Charlie finished his speech. Brock and I touched gloves, and then the bell sounded and the world faded to a dull blur around me. There was just him, me, and thirty feet of canvas. He came in fast, launching himself at me with a rapid series of punches which I easily blocked and evaded. That sort of vicious opening told me he was really feeling the adrenaline tonight. I countered with my own attack, a string of lightning fast jabs designed to probe more than damage. He raised his guard, taking them on the forearm, and then darted backward. He didn't look rattled at all, which was impressive. If anything, he was quicker than I remembered.

With the initial formalities out of the way, we began circling one another. I continued to test him, searching for weaknesses, using my superior reach to keep him out of his comfort zone. We traded punches. None of his connected with any force, but I landed two good rights on his chest. That took some of the wind from his sails, but he kept coming, responding with a stinging kick to my upper thigh that sent a shock rolling through my body. There was a determined glint in his eyes, a kind of hunger I rarely saw in my opponents. Something primal stirred inside me. This was a real contest.

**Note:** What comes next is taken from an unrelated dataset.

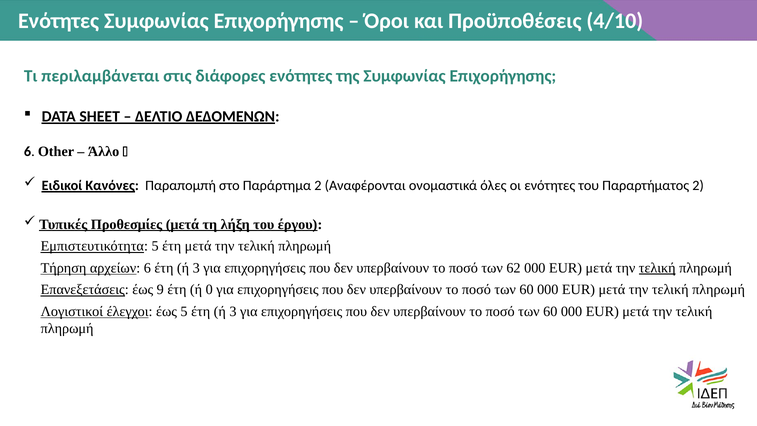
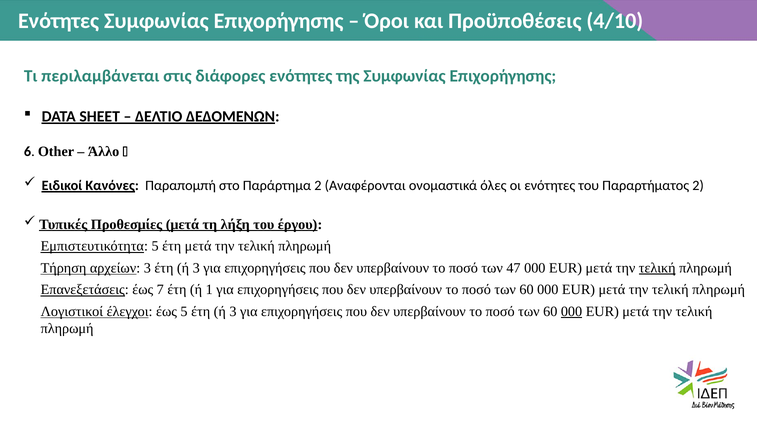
αρχείων 6: 6 -> 3
62: 62 -> 47
9: 9 -> 7
0: 0 -> 1
000 at (572, 311) underline: none -> present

He advanced again, trying to crowd me, fists tearing through the air as I ducked and wove and defended. He knew his best chance was to find an opening and take me to the mat, and I foolishly gave him one. I put too much into my counter attack. Maybe I was trying to end it then and there, I'm not sure. In any case, I extended too far, my strike shooting out over his head as he dove in low. He slammed into me, knocking me to the floor, tangling his body around mine. The impact drove the air from my lungs.

The next minute was as intense as any in the fight. Ground work doesn't appear particularly exciting at first glance, more like a casual embrace than a vicious battle, but it's actually an intense contest of strength and technique. The goal is to get your opponent into a body lock, applying pressure either to one of their joints or their neck, forcing them to concede the fight. Even the tiniest mistake can give the opponent the opening that they need, and if you don't tap out fast enough, it can lead to serious injury.